═══ MATERIAL TO PROCESS

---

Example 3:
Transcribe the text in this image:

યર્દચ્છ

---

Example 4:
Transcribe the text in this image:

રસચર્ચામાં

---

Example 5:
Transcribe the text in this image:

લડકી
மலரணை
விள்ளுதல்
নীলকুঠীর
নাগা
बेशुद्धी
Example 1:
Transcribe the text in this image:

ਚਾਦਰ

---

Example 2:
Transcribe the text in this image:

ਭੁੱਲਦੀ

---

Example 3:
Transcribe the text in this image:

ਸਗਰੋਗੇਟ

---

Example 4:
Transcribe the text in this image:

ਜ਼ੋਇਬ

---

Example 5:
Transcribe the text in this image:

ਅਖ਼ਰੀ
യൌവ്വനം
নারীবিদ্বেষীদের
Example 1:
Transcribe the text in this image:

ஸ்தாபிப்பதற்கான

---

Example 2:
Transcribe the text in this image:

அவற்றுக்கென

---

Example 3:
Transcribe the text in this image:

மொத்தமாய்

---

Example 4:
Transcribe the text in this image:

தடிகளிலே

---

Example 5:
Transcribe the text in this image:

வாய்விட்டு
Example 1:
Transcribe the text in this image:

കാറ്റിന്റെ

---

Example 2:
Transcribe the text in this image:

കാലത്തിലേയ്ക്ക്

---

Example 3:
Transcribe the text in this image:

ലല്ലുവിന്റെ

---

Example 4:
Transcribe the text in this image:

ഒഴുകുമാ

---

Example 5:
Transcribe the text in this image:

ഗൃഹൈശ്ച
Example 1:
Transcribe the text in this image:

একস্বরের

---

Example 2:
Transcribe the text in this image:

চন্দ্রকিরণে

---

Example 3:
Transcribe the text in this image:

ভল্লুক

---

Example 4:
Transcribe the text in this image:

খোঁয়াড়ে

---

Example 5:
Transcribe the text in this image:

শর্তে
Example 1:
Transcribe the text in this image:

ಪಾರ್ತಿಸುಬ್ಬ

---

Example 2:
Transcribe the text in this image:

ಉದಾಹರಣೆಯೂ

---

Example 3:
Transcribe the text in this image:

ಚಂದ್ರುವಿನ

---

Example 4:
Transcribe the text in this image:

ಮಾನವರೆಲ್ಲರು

══════

Return the records in full, exactly as they read.

---

Example 3:
Transcribe the text in this image:

યર્દચ્છ

---

Example 4:
Transcribe the text in this image:

રસચર્ચામાં

---

Example 5:
Transcribe the text in this image:

લડકી
மலரணை
விள்ளுதல்
নীলকুঠীর
নাগা
बेशुद्धी
Example 1:
Transcribe the text in this image:

ਚਾਦਰ

---

Example 2:
Transcribe the text in this image:

ਭੁੱਲਦੀ

---

Example 3:
Transcribe the text in this image:

ਸਗਰੋਗੇਟ

---

Example 4:
Transcribe the text in this image:

ਜ਼ੋਇਬ

---

Example 5:
Transcribe the text in this image:

ਅਖ਼ਰੀ
യൌവ്വനം
নারীবিদ্বেষীদের
Example 1:
Transcribe the text in this image:

ஸ்தாபிப்பதற்கான

---

Example 2:
Transcribe the text in this image:

அவற்றுக்கென

---

Example 3:
Transcribe the text in this image:

மொத்தமாய்

---

Example 4:
Transcribe the text in this image:

தடிகளிலே

---

Example 5:
Transcribe the text in this image:

வாய்விட்டு
Example 1:
Transcribe the text in this image:

കാറ്റിന്റെ

---

Example 2:
Transcribe the text in this image:

കാലത്തിലേയ്ക്ക്

---

Example 3:
Transcribe the text in this image:

ലല്ലുവിന്റെ

---

Example 4:
Transcribe the text in this image:

ഒഴുകുമാ

---

Example 5:
Transcribe the text in this image:

ഗൃഹൈശ്ച
Example 1:
Transcribe the text in this image:

একস্বরের

---

Example 2:
Transcribe the text in this image:

চন্দ্রকিরণে

---

Example 3:
Transcribe the text in this image:

ভল্লুক

---

Example 4:
Transcribe the text in this image:

খোঁয়াড়ে

---

Example 5:
Transcribe the text in this image:

শর্তে
Example 1:
Transcribe the text in this image:

ಪಾರ್ತಿಸುಬ್ಬ

---

Example 2:
Transcribe the text in this image:

ಉದಾಹರಣೆಯೂ

---

Example 3:
Transcribe the text in this image:

ಚಂದ್ರುವಿನ

---

Example 4:
Transcribe the text in this image:

ಮಾನವರೆಲ್ಲರು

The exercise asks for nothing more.